Only lines with the word "Avenue" are wanted; copy each of them from the listing below.
————————
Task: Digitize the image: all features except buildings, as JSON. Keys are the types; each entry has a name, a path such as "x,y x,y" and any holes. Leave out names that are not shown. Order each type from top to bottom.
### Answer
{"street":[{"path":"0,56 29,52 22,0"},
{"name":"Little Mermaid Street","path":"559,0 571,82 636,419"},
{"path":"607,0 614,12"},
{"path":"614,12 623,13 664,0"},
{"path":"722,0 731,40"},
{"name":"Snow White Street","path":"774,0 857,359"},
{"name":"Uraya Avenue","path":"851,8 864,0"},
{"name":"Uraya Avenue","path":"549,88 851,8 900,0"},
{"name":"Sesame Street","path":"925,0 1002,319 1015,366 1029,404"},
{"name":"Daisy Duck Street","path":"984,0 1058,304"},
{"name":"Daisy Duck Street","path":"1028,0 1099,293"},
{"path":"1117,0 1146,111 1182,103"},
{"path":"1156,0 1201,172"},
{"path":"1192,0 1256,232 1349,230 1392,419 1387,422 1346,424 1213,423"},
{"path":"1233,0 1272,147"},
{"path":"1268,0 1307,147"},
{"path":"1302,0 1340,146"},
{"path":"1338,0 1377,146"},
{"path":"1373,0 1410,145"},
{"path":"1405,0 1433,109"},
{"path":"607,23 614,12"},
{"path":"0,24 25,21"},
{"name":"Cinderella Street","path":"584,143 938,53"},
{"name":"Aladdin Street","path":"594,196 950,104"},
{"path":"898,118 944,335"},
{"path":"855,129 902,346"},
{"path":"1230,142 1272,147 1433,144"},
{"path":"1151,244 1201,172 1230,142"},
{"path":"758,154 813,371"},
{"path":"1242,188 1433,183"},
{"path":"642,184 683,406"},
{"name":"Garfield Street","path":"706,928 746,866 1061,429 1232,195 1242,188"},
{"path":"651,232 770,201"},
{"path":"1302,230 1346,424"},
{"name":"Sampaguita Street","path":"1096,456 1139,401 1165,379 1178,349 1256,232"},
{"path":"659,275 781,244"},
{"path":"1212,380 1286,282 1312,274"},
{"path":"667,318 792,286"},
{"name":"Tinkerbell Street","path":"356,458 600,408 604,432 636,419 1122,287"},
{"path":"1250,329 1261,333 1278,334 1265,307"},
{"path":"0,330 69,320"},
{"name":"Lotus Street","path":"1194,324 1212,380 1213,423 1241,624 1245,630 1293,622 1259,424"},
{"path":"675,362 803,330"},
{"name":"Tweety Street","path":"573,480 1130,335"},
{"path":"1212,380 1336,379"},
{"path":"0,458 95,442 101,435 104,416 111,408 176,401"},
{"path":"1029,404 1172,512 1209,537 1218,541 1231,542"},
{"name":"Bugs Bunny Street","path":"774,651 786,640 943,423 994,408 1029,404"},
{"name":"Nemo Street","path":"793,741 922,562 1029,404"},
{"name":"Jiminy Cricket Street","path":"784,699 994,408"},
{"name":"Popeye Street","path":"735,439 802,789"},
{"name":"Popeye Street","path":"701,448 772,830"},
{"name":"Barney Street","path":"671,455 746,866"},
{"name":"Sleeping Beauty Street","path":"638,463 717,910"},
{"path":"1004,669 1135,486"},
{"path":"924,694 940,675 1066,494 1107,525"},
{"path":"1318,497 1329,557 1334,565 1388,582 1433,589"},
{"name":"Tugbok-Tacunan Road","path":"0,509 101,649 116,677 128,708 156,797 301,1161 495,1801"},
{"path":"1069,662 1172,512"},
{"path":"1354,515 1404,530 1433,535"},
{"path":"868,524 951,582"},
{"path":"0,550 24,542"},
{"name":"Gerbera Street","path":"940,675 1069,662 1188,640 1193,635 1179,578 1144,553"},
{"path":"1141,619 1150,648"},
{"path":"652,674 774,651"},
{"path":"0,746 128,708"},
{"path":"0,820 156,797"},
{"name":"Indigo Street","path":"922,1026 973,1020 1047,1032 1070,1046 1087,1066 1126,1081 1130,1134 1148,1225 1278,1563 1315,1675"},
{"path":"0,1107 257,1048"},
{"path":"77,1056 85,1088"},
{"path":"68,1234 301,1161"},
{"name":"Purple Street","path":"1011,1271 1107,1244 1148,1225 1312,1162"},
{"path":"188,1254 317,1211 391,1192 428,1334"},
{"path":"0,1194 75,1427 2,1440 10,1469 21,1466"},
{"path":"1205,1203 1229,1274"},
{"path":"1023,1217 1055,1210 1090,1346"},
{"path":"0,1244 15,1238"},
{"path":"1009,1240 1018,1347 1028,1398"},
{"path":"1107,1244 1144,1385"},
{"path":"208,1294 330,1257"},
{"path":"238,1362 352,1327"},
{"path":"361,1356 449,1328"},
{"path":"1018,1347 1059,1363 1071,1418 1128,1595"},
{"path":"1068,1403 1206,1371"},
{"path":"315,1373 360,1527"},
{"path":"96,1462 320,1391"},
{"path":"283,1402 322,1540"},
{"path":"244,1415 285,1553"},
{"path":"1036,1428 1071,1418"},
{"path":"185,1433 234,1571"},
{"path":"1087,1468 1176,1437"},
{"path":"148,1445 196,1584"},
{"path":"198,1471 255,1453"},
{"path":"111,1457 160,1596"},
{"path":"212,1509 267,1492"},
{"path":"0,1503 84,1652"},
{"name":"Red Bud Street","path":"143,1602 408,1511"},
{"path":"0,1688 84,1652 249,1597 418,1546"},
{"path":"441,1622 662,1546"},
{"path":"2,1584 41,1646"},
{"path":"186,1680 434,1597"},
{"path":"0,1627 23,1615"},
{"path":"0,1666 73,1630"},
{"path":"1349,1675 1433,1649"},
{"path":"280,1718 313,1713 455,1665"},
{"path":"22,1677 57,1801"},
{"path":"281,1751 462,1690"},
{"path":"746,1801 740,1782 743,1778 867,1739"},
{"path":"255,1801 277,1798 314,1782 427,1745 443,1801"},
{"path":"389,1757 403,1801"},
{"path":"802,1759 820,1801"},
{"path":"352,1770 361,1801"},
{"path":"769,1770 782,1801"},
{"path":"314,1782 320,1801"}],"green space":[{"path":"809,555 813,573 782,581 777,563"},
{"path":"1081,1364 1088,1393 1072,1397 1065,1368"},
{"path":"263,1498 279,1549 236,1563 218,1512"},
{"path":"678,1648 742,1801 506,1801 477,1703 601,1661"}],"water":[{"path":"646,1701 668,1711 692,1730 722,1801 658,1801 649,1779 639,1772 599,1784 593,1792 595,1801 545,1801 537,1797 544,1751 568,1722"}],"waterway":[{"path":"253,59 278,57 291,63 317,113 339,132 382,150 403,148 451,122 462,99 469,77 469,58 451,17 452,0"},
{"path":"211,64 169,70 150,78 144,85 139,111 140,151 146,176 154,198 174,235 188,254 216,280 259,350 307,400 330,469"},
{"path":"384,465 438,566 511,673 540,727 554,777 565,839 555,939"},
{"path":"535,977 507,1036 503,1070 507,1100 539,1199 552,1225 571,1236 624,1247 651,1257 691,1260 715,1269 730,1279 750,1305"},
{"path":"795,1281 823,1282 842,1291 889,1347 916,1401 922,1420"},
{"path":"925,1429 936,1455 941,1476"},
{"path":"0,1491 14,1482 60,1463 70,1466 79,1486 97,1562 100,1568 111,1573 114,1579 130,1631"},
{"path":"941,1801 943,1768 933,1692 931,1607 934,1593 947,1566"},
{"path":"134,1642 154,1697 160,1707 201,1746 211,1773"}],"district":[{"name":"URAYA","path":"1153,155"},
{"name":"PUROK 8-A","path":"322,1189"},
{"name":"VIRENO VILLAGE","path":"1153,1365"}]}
————————
ANSWER -
{"name":"Uraya Avenue","path":"851,8 864,0"},
{"name":"Uraya Avenue","path":"549,88 851,8 900,0"},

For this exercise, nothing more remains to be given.